TRAIN_DATA_PATH = "./ml-marathon-final/data/train_data"
TEST_DATA_PATH = "./ml-marathon-final/data/test_data"

train_filenames = os.listdir(TRAIN_DATA_PATH)
test_filenames = os.listdir(TEST_DATA_PATH)

labels = []
for filename in train_filenames:
    category = filename.split('.')[0]
    if category == 'dog':
        labels.append(1)   # dog: 1
    else:
        labels.append(0)   # cat: 0
        
df = pd.DataFrame({
    'filename': train_filenames,
    'label': labels
})

df.info()
df.head(5)
#df.tail(5)
#print(dogs_filenames[0])
#image = load_img(DOG_DATA_PATH + "/" + dogs_filenames[0])
#plt.imshow(image)

<class 'pandas.core.frame.DataFrame'>
RangeIndex: 4000 entries, 0 to 3999
Data columns (total 2 columns):
filename    4000 non-null object
label       4000 non-null int64
dtypes: int64(1), object(1)
memory usage: 62.6+ KB


Unnamed: 0,filename,label
0,cat.10001.jpg,0
1,cat.10002.jpg,0
2,cat.10005.jpg,0
3,cat.10008.jpg,0
4,cat.10024.jpg,0


In [3]:
# train data 佔 0.8, valid data 佔 0.2
df["label"] = df["label"].replace({0: 'cat', 1: 'dog'}) 
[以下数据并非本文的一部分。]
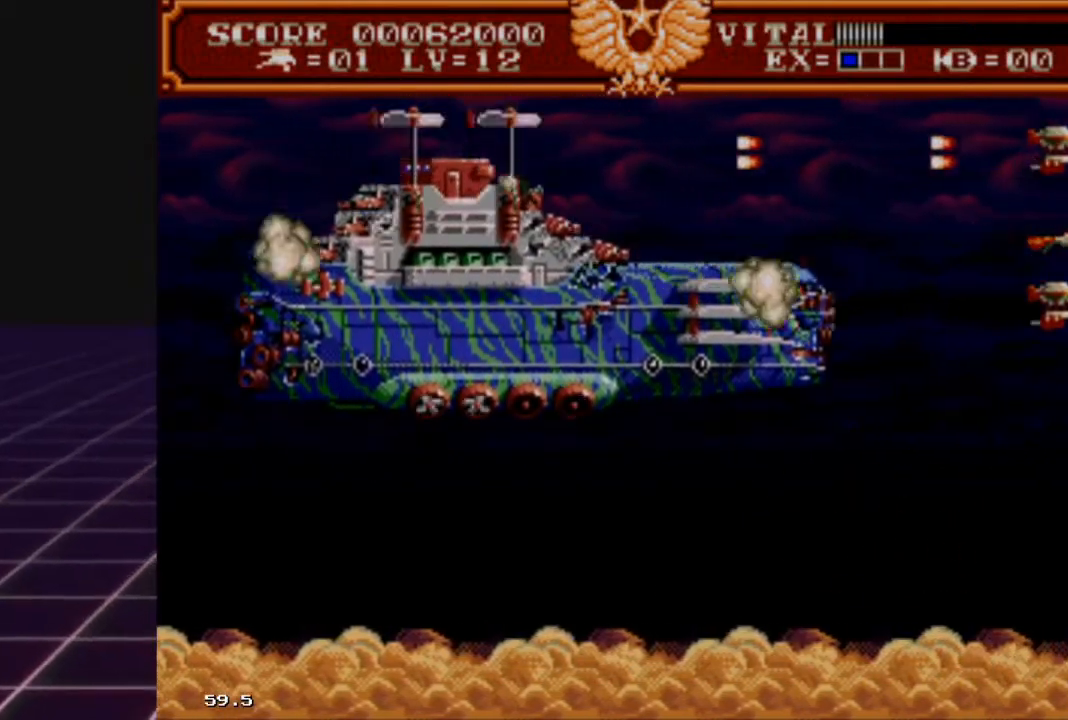
{"buttons": ["L2"], "left_stick": "center", "right_stick": "center", "events": [[33, "left_stick", "down"], [167, "left_stick", "center"], [333, "left_stick", "down"], [500, "left_stick", "center"]]}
train_df, validate_df = train_test_split(df, test_size=0.20, random_state=42)
train_df = train_df.reset_index(drop=True)
validate_df = validate_df.reset_index(drop=True)

total_train = train_df.shape[0]
total_validate = validate_df.shape[0]

print("train_df.shape", train_df.shape)
print("validate_df.shape", validate_df.shape)
print()
print("train_df['label'].value_counts()\n", train_df['label'].value_counts())
print()
print("validate_df['label'].value_counts()\n", validate_df['label'].value_counts())

train_df.shape (3200, 2)
validate_df.shape (800, 2)

train_df['label'].value_counts()
 dog    1622
cat    1578
Name: label, dtype: int64

validate_df['label'].value_counts()
 cat    422
dog    378
Name: label, dtype: int64


In [4]:
IMAGE_WIDTH=224
IMAGE_HEIGHT=224
IMAGE_SIZE=(IMAGE_WIDTH, IMAGE_HEIGHT)
IMAGE_CHANNELS=3

batch_size = 8
num_classes = 2 # 類別的數量，cat & dog 共有 2 個類別
epochs = 10 # 訓練的 epochs 數量

In [5]:
train_datagen = ImageDataGenerator(
    rotation_range=15,
    rescale=1./255,
    shear_range=0.1,
    zoom_range=0.2,
    horizontal_flip=True,
    width_shift_range=0.1,
    height_shift_range=0.1
)

train_generator = train_datagen.flow_from_dataframe(
    train_df, 
    TRAIN_DATA_PATH, 
    x_col='filename',
    y_col='label',
    target_size=IMAGE_SIZE,
    class_mode='categorical',
    batch_size=batch_size
)

Found 3200 validated image filenames belonging to 2 classes.


In [6]:
validation_datagen = ImageDataGenerator(rescale=1./255)
validation_generator = validation_datagen.flow_from_dataframe(
    validate_df, 
    TRAIN_DATA_PATH, 
    x_col='filename',
    y_col='label',
    target_size=IMAGE_SIZE,
    class_mode='categorical',
    batch_size=batch_size
)

Found 800 validated image filenames belonging to 2 classes.


In [7]:
# 以訓練好的 ResNet50 為基礎來建立模型，
# 捨棄 ResNet50 頂層的 fully connected layers
resnet50 = ResNet50(include_top=False, 
                    weights='imagenet', 
                    input_tensor=None,
                    input_shape=(IMAGE_WIDTH, IMAGE_HEIGHT, IMAGE_CHANNELS))
x = resnet50.output
x = Flatten()(x)

# 增加 DropOut layer
x = Dropout(0.5)(x)

# 增加 Dense layer，以 softmax 產生個類別的機率值
output_layer = Dense(num_classes, activation='softmax', name='softmax')(x)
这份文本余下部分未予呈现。